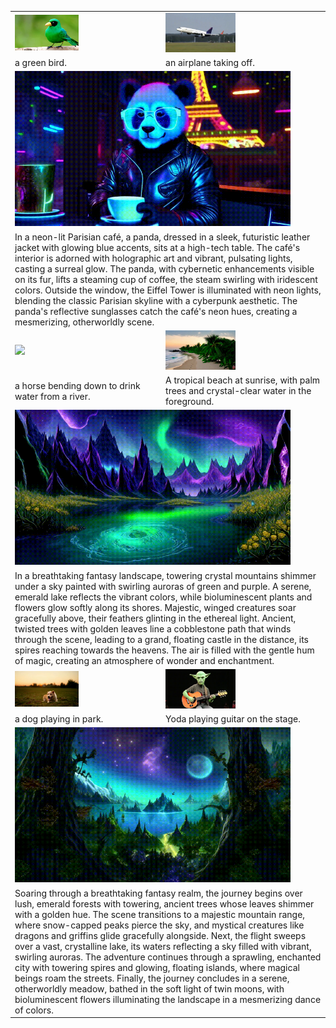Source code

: <table class="center">
  <!-- 第一行：两个 .gif -->
  <tr>
    <td><img src="static/gif/video2.gif" width="45%"></td>
    <td><img src="static/gif/video3.gif" width="45%"></td>
  </tr>
  <tr>
    <td>a green bird.</td>
    <td>an airplane taking off.</td>
  </tr>

  <!-- 第二行：一个大的 .gif -->
  <tr>
    <td colspan="2"><img src="static/gif/video7.gif" width="90%"></td>
  </tr>
  <tr>
    <td colspan="2">In a neon-lit Parisian café, a panda, dressed in a sleek, futuristic leather jacket with glowing blue accents, sits at a high-tech table. The café's interior is adorned with holographic art and vibrant, pulsating lights, casting a surreal glow. The panda, with cybernetic enhancements visible on its fur, lifts a steaming cup of coffee, the steam swirling with iridescent colors. Outside the window, the Eiffel Tower is illuminated with neon lights, blending the classic Parisian skyline with a cyberpunk aesthetic. The panda's reflective sunglasses catch the café's neon hues, creating a mesmerizing, otherworldly scene.</td>
  </tr>

  <!-- 第三行：两个 .gif -->
  <tr>
    <td><img src="static/gif/video1.gif" width="45%"></td>
    <td><img src="static/gif/video5.gif" width="45%"></td>
  </tr>
  <tr>
    <td>a horse bending down to drink water from a river.</td>
    <td>A tropical beach at sunrise, with palm trees and crystal-clear water in the foreground.</td>
  </tr>

  <!-- 第四行：一个大的 .gif -->
  <tr>
    <td colspan="2"><img src="static/gif/video8.gif" width="90%"></td>
  </tr>
  <tr>
    <td colspan="2">In a breathtaking fantasy landscape, towering crystal mountains shimmer under a sky painted with swirling auroras of green and purple. A serene, emerald lake reflects the vibrant colors, while bioluminescent plants and flowers glow softly along its shores. Majestic, winged creatures soar gracefully above, their feathers glinting in the ethereal light. Ancient, twisted trees with golden leaves line a cobblestone path that winds through the scene, leading to a grand, floating castle in the distance, its spires reaching towards the heavens. The air is filled with the gentle hum of magic, creating an atmosphere of wonder and enchantment.</td>
  </tr>

  <!-- 第五行：两个 .gif -->
  <tr>
    <td><img src="static/gif/video6.gif" width="45%"></td>
    <td><img src="static/gif/video4.gif" width="45%"></td>
  </tr>
  <tr>
    <td>a dog playing in park.</td>
    <td>Yoda playing guitar on the stage.</td>
  </tr>

  <!-- 第六行：一个大的 .gif -->
  <tr>
    <td colspan="2"><img src="static/gif/video9.gif" width="90%"></td>
  </tr>
  <tr>
    <td colspan="2">Soaring through a breathtaking fantasy realm, the journey begins over lush, emerald forests with towering, ancient trees whose leaves shimmer with a golden hue. The scene transitions to a majestic mountain range, where snow-capped peaks pierce the sky, and mystical creatures like dragons and griffins glide gracefully alongside. Next, the flight sweeps over a vast, crystalline lake, its waters reflecting a sky filled with vibrant, swirling auroras. The adventure continues through a sprawling, enchanted city with towering spires and glowing, floating islands, where magical beings roam the streets. Finally, the journey concludes in a serene, otherworldly meadow, bathed in the soft light of twin moons, with bioluminescent flowers illuminating the landscape in a mesmerizing dance of colors.</td>
  </tr>
</table>
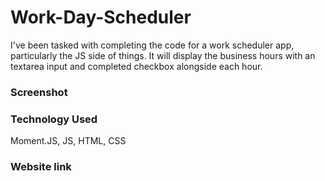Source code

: # Work-Day-Scheduler
I've been tasked with completing the code for a work scheduler app, particularly the JS side of things. It will display the business hours with an textarea input and completed checkbox alongside each hour.

### Screenshot

### Technology Used
Moment.JS, JS, HTML, CSS

### Website link
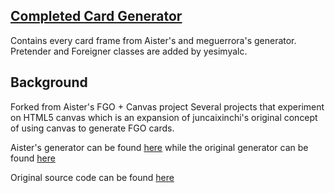 ## [Completed Card Generator](https://yesimyalc.github.io/FGO-Card-Generator/fgo.html)
Contains every card frame from Aister's and meguerrora's generator. 
Pretender and Foreigner classes are added by yesimyalc. 

## Background
Forked from Aister's FGO + Canvas project
Several projects that experiment on HTML5 canvas which is an expansion of juncaixinchi's original concept of using canvas to generate FGO cards. 

Aister's generator can be found [here](https://aister.github.io/FGO/fgo.html) while the 
original generator can be found [here](https://juncaixinchi.github.io/FGO/fgo.html)

Original source code can be found [here](https://github.com/juncaixinchi/FGO)
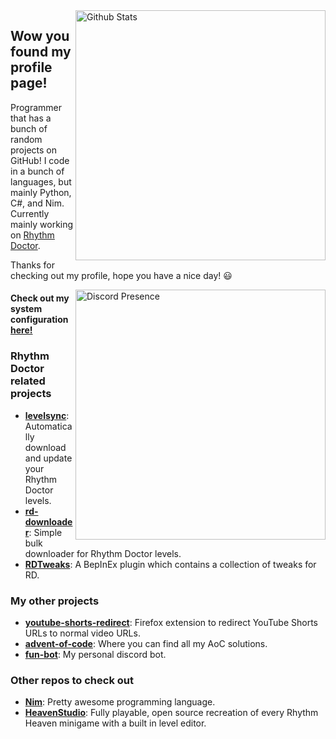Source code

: <a href="https://github.com/anuraghazra/github-readme-stats">
  <img align="right" width="400" alt="Github Stats" src="https://github-readme-stats.vercel.app/api?username=huantianad&show_icons=true&theme=dark&include_all_commits=true&count_private=true&hide_border=true">
</a>


## Wow you found my profile page!

Programmer that has a bunch of random projects on GitHub! I code in a bunch of languages, but mainly Python, C#, and Nim. Currently mainly working on [Rhythm Doctor](https://rhythmdr.com/).


Thanks for checking out my profile, hope you have a nice day! 😃


<a href="https://discord.com/users/300050030923087872">
  <img align="right" width="400" alt="Discord Presence" src="https://lanyard.cnrad.dev/api/300050030923087872">
</a>

#### Check out my system configuration [here!](https://github.com/huantianad/nixos-config)

### Rhythm Doctor related projects
- **[levelsync](https://github.com/huantianad/levelsync)**: Automatically download and update your Rhythm Doctor levels.
- **[rd-downloader](https://github.com/huantianad/rd-downloader)**: Simple bulk downloader for Rhythm Doctor levels. 
- **[RDTweaks](https://github.com/huantianad/RDTweaks)**: A BepInEx plugin which contains a collection of tweaks for RD. 

### My other projects
- **[youtube-shorts-redirect](https://github.com/huantianad/youtube-shorts-redirect)**: Firefox extension to redirect YouTube Shorts URLs to normal video URLs. 
- **[advent-of-code](https://github.com/huantianad/advent-of-code)**: Where you can find all my AoC solutions.
- **[fun-bot](https://github.com/huantianad/fun-bot)**: My personal discord bot.

### Other repos to check out
- **[Nim](https://github.com/nim-lang/Nim)**: Pretty awesome programming language.
- **[HeavenStudio](https://github.com/megaminerjenny/HeavenStudio)**: Fully playable, open source recreation of every Rhythm Heaven minigame with a built in level editor. 
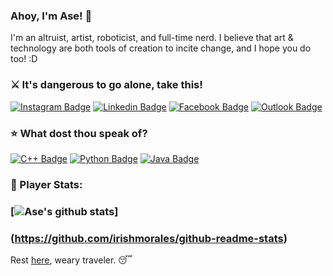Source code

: ### Ahoy, I'm Ase! 👋

I'm an altruist, artist, roboticist, and full-time nerd. I believe that art & technology are both tools of creation to incite change, and I hope you do too! :D

<p align="left">
<h3 align="left">⚔️ It's dangerous to go alone, take this!</h3>

[![Instagram Badge](https://img.shields.io/badge/peekapolar-%23E4405F.svg?&style=for-the-badge&logo=instagram&logoColor=white)](https://www.instagram.com/peekapolar/)  [![Linkedin Badge](https://img.shields.io/badge/IrishMorales-%230077B5.svg?&style=for-the-badge&logo=linkedin&logoColor=white)](https://www.linkedin.com/in/irish-danielle-morales/)  [![Facebook Badge](https://img.shields.io/badge/IrishMorales-%231877F2.svg?&style=for-the-badge&logo=facebook&logoColor=white)](https://www.facebook.com/irish.danielle.morales/)  [![Outlook Badge](https://img.shields.io/badge/IrishDMorales@Outlook.com-2D8CFF?logo=microsoft-outlook&logoColor=white&style=for-the-badge)](mailto:irishdmorales@outlook.com)

<h3 align="left">⭐ What dost thou speak of?</h3>

[![C++ Badge](https://img.shields.io/badge/c++%20-%2300599C.svg?&style=for-the-badge&logo=c%2B%2B&logoColor=white)]() 
[![Python Badge](https://img.shields.io/badge/python%20-%2314354C.svg?&style=for-the-badge&logo=python&logoColor=white)]() 
[![Java Badge](https://img.shields.io/badge/java-%23ED8B00.svg?&style=for-the-badge&logo=java&logoColor=white)]() 

### <h3 align="left">👾 Player Stats:</h3>
###
### [![Ase's github stats](https://github-readme-stats.vercel.app/api?username=irishmorales&count_private=true&theme=great-gatsby&hide=issues,contribs)]
### (https://github.com/irishmorales/github-readme-stats)

Rest [here](https://www.youtube.com/watch?v=pkpxi-x0AFo), weary traveler. 😴
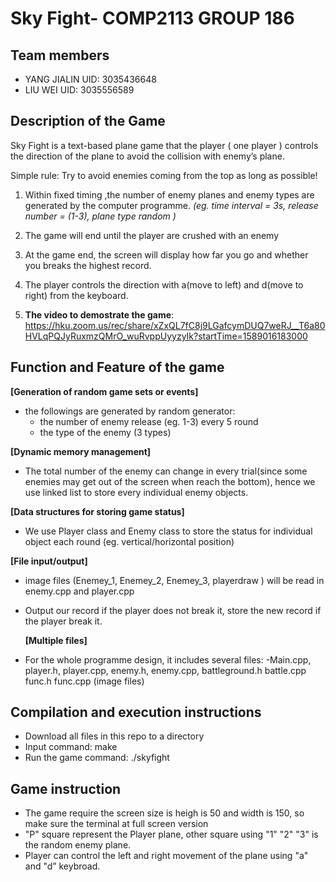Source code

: # Sky Fight- COMP2113 GROUP 186
## Team members
- YANG JIALIN UID: 3035436648
- LIU WEI     UID: 3035556589
## Description of the Game
Sky Fight is a text-based plane game that the player ( one player ) controls the direction of the plane to avoid the collision with enemy’s plane.

Simple rule: 
Try to avoid enemies coming from the top as long as possible!

1. Within fixed timing ,the number of enemy planes and enemy types are generated by the computer programme. 
  *(eg. time interval = 3s, release number = (1-3), plane type random )*

2. The game will end until the player are crushed with an enemy

3. At the game end, the screen will display how far you go and whether you breaks the highest record.
 
4. The player controls the direction with a(move to left) and d(move to right) from the keyboard.

5. **The video to demostrate the game**: https://hku.zoom.us/rec/share/xZxQL7fC8j9LGafcymDUQ7weRJ__T6a80HVLqPQJyRuxmzQMrO_wuRvppUyyzyIk?startTime=1589016183000


## Function and Feature of the game
 
  **[Generation of random game sets or events]**
   - the followings are generated by random generator: 
      - the number of enemy release (eg. 1-3) every 5 round
      - the type of the enemy (3 types)
      
  **[Dynamic memory management]**
   - The total number of the enemy can change in every trial(since some enemies may get out of the screen when reach the bottom), hence we use linked list to store every individual enemy objects.
 
  **[Data structures for storing game status]**
   - We use Player class and Enemy class to store the status for individual object each round (eg. vertical/horizontal position)
  
  **[File input/output]**
- image files (Enemey_1, Enemey_2, Enemey_3, playerdraw ) will be read in enemy.cpp and player.cpp
- Output our record if the player does not break it, store the new record if the player break it.

  **[Multiple files]**
- For the whole programme design, it includes several files:
    -Main.cpp, player.h, player.cpp, enemy.h, enemy.cpp, battleground.h battle.cpp func.h func.cpp (image files)
    
    
    
## Compilation and execution instructions
 - Download all files in this repo to a directory
 - Input command: make 
 - Run the game command: ./skyfight 
 
 ## Game instruction
 - The game require the screen size is heigh is 50 and width is 150, so make sure the terminal at full screen version
 - "P" square represent the Player plane, other square using "1" "2" "3" is the random enemy plane.
 - Player can control the left and right movement of the plane using "a" and "d” keybroad.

**Work to be completed**
Work out how many lines above contain "serene"; write only the number.

**Output for this exercise**
2